■ **TASK PROMPT**
Please quote exactly the opening lines of the data, from the first line to the one where "Estados Unidos" appears.

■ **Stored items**
━━━━━━

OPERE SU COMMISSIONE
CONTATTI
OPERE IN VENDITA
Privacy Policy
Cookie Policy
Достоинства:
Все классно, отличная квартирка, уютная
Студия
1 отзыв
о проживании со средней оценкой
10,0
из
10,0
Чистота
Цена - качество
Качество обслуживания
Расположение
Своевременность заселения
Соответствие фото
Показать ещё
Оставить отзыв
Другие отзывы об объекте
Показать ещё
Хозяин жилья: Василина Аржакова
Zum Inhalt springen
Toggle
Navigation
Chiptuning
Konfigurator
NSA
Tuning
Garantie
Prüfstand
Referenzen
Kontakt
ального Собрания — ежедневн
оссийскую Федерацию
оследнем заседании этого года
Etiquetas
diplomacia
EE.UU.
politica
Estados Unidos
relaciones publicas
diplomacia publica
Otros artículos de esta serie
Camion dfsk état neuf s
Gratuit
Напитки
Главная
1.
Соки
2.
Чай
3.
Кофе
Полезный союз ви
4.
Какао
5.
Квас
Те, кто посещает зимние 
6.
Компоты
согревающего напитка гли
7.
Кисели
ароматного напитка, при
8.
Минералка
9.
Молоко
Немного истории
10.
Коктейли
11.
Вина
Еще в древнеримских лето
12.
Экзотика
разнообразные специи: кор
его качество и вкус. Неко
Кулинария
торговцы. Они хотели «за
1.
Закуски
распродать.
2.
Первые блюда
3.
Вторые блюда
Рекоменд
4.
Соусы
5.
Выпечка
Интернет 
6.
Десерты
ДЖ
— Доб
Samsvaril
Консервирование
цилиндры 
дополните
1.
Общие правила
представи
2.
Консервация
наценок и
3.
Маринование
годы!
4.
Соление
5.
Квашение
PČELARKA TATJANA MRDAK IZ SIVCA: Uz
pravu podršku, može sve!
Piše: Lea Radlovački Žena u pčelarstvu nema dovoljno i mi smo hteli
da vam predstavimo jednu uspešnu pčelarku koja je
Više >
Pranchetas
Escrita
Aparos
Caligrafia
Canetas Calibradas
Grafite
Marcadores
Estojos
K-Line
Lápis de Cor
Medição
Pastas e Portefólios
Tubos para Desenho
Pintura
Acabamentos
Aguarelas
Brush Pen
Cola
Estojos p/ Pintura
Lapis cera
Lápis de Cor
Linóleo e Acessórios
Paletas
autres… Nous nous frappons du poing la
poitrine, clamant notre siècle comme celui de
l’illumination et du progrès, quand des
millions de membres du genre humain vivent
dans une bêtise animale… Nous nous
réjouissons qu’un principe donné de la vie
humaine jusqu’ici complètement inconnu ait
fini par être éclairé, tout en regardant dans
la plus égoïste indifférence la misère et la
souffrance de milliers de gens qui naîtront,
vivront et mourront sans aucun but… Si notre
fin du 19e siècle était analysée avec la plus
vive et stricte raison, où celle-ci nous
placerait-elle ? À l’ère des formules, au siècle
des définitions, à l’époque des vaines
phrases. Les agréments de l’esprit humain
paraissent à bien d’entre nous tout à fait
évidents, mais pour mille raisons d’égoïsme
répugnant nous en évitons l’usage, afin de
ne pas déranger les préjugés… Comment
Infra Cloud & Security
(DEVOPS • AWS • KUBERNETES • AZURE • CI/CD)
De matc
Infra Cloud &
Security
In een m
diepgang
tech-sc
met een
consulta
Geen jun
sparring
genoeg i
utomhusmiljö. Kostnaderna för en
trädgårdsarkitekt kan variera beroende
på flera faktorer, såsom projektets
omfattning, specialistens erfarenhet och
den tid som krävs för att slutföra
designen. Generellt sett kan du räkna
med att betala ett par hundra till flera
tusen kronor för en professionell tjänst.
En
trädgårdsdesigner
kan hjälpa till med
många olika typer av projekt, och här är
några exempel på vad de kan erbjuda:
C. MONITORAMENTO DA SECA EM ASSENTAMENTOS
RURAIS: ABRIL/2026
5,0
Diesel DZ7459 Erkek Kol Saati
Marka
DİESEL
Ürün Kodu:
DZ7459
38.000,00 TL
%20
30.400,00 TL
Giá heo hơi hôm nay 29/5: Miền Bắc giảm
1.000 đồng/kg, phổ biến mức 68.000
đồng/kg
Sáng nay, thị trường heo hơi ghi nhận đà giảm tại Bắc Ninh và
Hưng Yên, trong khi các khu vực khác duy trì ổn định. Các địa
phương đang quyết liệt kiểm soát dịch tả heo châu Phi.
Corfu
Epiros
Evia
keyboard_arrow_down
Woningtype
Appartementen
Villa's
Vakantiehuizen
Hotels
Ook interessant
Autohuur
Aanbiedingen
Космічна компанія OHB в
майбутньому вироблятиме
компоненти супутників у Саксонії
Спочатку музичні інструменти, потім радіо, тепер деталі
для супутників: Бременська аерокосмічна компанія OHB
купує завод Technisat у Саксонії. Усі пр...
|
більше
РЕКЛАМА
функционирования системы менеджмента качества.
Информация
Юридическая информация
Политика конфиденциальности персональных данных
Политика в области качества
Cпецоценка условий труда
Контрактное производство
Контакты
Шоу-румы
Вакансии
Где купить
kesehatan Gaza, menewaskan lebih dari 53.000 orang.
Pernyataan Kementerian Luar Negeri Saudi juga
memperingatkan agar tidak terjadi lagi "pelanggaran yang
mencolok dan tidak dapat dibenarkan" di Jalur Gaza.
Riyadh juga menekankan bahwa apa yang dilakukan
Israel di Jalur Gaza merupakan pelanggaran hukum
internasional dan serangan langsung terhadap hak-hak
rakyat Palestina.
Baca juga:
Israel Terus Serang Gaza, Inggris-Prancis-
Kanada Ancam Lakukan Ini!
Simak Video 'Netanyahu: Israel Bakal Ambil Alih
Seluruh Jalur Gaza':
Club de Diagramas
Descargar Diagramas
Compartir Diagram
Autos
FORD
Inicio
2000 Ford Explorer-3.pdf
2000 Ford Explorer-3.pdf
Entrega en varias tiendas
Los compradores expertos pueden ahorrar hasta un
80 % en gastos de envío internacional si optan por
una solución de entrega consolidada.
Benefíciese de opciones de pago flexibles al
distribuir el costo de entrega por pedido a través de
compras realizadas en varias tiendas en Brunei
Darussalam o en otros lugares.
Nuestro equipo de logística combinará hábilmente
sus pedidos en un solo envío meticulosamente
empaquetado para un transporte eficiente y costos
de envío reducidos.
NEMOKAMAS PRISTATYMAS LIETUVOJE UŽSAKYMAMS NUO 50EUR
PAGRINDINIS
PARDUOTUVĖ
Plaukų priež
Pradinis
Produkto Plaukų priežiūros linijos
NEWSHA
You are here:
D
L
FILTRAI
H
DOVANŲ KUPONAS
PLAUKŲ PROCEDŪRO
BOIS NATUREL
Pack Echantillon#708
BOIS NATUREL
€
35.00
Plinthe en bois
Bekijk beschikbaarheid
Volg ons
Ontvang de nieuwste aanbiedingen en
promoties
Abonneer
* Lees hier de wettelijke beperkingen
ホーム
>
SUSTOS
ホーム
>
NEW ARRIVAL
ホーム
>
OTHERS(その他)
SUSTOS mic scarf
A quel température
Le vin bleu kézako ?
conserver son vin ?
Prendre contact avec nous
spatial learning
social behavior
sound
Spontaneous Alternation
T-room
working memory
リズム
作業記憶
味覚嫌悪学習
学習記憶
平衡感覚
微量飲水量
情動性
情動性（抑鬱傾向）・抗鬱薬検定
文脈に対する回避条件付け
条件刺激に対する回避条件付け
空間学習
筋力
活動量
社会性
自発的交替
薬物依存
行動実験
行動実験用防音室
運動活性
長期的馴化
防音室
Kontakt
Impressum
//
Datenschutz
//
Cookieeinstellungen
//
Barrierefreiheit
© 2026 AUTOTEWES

━━━━━━

■ **SOLUTION TO THE EXERCISE**
OPERE SU COMMISSIONE
CONTATTI
OPERE IN VENDITA
Privacy Policy
Cookie Policy
Достоинства:
Все классно, отличная квартирка, уютная
Студия
1 отзыв
о проживании со средней оценкой
10,0
из
10,0
Чистота
Цена - качество
Качество обслуживания
Расположение
Своевременность заселения
Соответствие фото
Показать ещё
Оставить отзыв
Другие отзывы об объекте
Показать ещё
Хозяин жилья: Василина Аржакова
Zum Inhalt springen
Toggle
Navigation
Chiptuning
Konfigurator
NSA
Tuning
Garantie
Prüfstand
Referenzen
Kontakt
ального Собрания — ежедневн
оссийскую Федерацию
оследнем заседании этого года
Etiquetas
diplomacia
EE.UU.
politica
Estados Unidos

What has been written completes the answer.